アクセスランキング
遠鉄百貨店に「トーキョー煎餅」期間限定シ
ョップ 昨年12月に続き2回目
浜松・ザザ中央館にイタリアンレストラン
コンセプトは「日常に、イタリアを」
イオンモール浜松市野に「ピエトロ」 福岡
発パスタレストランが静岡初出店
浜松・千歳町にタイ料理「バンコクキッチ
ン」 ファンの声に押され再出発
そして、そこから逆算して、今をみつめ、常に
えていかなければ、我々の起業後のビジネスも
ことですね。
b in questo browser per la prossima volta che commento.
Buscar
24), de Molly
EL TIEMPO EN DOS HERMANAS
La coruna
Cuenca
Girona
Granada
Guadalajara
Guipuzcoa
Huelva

Task: Repeat every line of the data above word for word, keeping each line break where it falls.

Exercise output:
アクセスランキング
遠鉄百貨店に「トーキョー煎餅」期間限定シ
ョップ 昨年12月に続き2回目
浜松・ザザ中央館にイタリアンレストラン
コンセプトは「日常に、イタリアを」
イオンモール浜松市野に「ピエトロ」 福岡
発パスタレストランが静岡初出店
浜松・千歳町にタイ料理「バンコクキッチ
ン」 ファンの声に押され再出発
そして、そこから逆算して、今をみつめ、常に
えていかなければ、我々の起業後のビジネスも
ことですね。
b in questo browser per la prossima volta che commento.
Buscar
24), de Molly
EL TIEMPO EN DOS HERMANAS
La coruna
Cuenca
Girona
Granada
Guadalajara
Guipuzcoa
Huelva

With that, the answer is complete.